## Requests
**A.** Name each person identified by name in the passage on strict and vicarious liability.
**B.** In the passage on strict and vicarious liability, copy word for word the stretch from "In late fall" through "living in Turkington’s house.".

## Document section

______________________________

In late fall or early winter of 1998, Yirkovsky was living with Edith Turkington at her home in Cedar Rapids, Iowa. Instead of paying rent, Yirkovsky agreed to remodel a bathroom at the home and to lay new carpeting in the living room and hallway. While in the process of removing the old carpet, Yirkovsky found a Winchester .22 caliber, super x, round. Yirkovsky put the round in a small box and kept it in the room in which he was living in Turkington’s house.

Subsequently, Yirkovsky’s ex-girlfriend filed a complaint alleging that Yirkovsky had [some of] her property in his possession. A police detective spoke to Yirkovsky regarding the ex-girlfriend’s property, and Yirkovsky granted him permission to search his room in Turkington’s house. During this search, the detective located the .22 round. Yirkovsky admitted to police that he had placed the round where it was found by the detective.30

The appellate court found the penalty to be “extreme,” but affirmed Yirkovsky’s sentence as consistent with existing law.31

Strict liability laws should be abolished because their very purpose is to divorce a person’s intentions from his actions. But if the criminal sanction imports blame — and it does — it is a perversion to apply that sanction to self-defense and other acts that are not blameworthy. Our criminal law should reflect the old Latin maxim, actus not facit reum nisi mens sit rea (an act does not make one guilty unless his mind is guilty).32

F. Abolish Vicarious Liability Offenses

Everyone agrees with the proposition that if a person commands, pays, or induces another to commit a crime on that person’s behalf, the person should be treated as having committed the act.33 Thus, if a husband hires a man to kill his wife, the husband is also guilty of murder. But it is another matter entirely to hold one person criminally responsible for the unauthorized acts of another. “Vicarious liability,” the legal doctrine under which a person may be held responsible for the criminal acts of another, was once “repugnant to every instinct of the criminal jurist.”34 Alas, the modern trend in American criminal law is to embrace vicarious criminal liability.

Vicarious liability initially crept into regulations that were deemed necessary to control business enterprises. One of the key cases was United States v. Park (1975).35 John Park was the president of Acme Markets Inc., a large national food chain. When the Food and Drug Administration found unsanitary conditions at a warehouse in April 1970, it sent Park a letter demanding corrective action. Park referred the matter to Acme’s vice president for legal affairs. When Park was informed that the regional vice president was investigating the situation and would take corrective action, Park thought that was the end of the matter. But when unsanitary warehouse conditions were found on a subsequent inspection, prosecutors indicted both Acme and Park for violations of the Federal Food, Drug and Cosmetic Act.

______________________________

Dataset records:
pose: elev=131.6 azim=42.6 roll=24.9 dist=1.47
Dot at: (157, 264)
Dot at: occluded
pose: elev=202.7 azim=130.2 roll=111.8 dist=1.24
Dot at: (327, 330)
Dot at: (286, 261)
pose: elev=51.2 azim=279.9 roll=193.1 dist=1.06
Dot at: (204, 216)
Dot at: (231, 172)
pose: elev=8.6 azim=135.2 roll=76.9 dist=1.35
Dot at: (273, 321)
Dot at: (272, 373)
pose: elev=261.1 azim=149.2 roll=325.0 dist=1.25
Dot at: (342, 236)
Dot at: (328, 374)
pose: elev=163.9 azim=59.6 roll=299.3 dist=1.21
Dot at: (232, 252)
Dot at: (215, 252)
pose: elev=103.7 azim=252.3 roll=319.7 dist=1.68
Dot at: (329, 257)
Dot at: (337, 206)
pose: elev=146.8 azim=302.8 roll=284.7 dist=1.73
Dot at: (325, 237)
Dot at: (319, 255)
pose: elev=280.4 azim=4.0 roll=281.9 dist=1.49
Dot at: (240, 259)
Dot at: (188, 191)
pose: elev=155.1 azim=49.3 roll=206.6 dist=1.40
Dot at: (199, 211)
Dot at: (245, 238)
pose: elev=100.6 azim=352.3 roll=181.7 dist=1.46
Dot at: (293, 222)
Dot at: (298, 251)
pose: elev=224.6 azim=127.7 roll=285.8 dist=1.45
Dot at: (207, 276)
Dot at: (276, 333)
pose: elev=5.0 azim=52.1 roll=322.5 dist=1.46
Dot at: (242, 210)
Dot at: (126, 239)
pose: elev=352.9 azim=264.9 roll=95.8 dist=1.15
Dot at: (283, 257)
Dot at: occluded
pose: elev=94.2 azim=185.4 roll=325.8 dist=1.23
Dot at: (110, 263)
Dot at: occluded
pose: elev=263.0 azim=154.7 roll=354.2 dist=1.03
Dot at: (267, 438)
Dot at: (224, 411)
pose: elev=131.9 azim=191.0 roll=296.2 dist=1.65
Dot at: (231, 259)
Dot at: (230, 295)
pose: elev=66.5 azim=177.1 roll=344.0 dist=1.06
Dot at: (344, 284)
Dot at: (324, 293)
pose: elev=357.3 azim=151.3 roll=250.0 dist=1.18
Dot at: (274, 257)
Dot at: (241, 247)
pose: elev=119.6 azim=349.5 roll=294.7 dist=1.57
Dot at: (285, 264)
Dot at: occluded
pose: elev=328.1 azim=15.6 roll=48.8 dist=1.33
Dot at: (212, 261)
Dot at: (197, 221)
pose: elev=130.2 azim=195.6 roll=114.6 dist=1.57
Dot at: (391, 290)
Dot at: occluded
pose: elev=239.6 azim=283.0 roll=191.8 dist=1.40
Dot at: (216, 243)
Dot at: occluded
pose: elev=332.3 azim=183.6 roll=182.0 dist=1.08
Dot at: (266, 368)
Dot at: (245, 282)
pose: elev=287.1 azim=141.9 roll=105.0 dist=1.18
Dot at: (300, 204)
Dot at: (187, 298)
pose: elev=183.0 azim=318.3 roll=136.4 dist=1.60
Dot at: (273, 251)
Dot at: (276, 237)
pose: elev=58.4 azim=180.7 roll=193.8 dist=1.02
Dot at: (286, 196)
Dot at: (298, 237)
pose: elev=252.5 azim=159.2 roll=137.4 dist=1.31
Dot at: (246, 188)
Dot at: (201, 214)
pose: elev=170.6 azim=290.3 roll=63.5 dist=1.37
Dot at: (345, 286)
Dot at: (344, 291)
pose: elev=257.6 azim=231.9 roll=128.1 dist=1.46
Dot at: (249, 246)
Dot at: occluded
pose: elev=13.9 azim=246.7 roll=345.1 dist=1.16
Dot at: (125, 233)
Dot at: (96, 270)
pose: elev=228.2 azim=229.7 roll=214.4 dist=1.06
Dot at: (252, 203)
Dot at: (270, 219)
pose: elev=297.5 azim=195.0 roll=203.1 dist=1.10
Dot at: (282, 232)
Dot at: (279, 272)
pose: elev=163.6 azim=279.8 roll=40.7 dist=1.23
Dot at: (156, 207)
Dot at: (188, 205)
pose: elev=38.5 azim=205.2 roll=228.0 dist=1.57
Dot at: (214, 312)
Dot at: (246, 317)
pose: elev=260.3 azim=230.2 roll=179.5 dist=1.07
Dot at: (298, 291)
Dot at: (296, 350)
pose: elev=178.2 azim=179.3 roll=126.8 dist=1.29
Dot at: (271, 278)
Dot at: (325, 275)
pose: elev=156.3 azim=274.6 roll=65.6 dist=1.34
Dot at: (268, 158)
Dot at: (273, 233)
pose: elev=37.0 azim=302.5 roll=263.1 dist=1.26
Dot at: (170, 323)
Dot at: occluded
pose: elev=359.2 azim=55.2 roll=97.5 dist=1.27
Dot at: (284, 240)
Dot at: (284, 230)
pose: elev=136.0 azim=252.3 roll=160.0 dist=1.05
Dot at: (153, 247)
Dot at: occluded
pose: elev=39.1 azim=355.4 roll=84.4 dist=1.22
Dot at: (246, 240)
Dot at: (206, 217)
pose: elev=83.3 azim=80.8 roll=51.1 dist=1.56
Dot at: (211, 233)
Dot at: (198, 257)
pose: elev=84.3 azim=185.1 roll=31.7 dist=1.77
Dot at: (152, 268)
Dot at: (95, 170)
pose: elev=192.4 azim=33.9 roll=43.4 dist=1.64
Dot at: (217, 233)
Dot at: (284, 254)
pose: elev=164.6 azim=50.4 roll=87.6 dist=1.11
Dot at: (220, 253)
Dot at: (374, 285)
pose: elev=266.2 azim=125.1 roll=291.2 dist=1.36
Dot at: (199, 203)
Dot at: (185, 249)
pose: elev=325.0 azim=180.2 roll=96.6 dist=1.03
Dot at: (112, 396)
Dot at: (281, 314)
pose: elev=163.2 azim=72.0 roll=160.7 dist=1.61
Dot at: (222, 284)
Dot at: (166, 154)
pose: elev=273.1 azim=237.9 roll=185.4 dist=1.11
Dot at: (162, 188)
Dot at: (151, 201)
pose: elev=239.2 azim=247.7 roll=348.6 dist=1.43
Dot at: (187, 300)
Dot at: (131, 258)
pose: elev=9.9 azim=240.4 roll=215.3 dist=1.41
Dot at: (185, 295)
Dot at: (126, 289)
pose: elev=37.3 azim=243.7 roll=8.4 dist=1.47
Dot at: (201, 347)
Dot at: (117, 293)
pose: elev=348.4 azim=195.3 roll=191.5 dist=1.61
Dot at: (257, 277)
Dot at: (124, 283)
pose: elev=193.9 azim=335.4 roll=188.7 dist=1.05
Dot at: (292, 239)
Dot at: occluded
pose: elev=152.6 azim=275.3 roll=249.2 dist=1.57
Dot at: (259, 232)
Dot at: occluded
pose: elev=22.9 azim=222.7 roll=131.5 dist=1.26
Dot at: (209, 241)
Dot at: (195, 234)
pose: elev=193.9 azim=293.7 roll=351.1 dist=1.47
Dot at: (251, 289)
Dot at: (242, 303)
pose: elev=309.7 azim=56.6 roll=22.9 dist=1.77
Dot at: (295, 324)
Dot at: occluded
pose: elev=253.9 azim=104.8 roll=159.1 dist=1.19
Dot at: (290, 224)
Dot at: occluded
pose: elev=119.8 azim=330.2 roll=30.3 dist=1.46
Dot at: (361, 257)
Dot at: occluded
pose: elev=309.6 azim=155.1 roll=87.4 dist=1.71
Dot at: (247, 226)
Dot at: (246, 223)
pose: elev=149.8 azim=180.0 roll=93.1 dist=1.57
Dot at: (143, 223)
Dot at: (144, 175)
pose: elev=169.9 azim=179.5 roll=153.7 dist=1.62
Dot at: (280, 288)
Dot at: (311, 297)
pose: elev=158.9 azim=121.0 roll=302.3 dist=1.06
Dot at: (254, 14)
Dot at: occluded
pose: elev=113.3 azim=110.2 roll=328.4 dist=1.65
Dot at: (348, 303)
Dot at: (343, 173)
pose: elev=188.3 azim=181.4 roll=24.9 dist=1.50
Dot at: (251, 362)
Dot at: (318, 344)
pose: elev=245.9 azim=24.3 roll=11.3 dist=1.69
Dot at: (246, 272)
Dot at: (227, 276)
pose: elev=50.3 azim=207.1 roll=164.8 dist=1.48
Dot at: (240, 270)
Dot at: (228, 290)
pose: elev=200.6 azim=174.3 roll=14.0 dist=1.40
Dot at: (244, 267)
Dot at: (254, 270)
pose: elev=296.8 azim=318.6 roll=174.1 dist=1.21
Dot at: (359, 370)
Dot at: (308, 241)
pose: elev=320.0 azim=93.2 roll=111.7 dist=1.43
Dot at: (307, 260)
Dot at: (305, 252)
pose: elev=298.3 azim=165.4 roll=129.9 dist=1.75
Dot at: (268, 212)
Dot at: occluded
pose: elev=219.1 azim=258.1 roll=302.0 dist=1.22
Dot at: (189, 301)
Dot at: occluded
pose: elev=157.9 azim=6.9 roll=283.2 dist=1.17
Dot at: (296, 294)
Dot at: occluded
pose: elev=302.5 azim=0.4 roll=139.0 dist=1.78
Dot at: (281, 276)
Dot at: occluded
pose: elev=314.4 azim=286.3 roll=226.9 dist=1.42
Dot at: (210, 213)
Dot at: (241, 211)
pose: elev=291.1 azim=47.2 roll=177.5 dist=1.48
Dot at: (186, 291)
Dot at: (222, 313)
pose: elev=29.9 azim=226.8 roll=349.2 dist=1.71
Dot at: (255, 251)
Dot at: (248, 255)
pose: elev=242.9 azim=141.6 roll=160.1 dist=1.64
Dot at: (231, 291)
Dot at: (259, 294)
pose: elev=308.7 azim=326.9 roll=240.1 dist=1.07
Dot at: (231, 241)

______________________________

## Per-task answers
**A.** Yirkovsky, Edith Turkington, John Park

**B.**
In late fall or early winter of 1998, Yirkovsky was living with Edith Turkington at her home in Cedar Rapids, Iowa. Instead of paying rent, Yirkovsky agreed to remodel a bathroom at the home and to lay new carpeting in the living room and hallway. While in the process of removing the old carpet, Yirkovsky found a Winchester .22 caliber, super x, round. Yirkovsky put the round in a small box and kept it in the room in which he was living in Turkington’s house.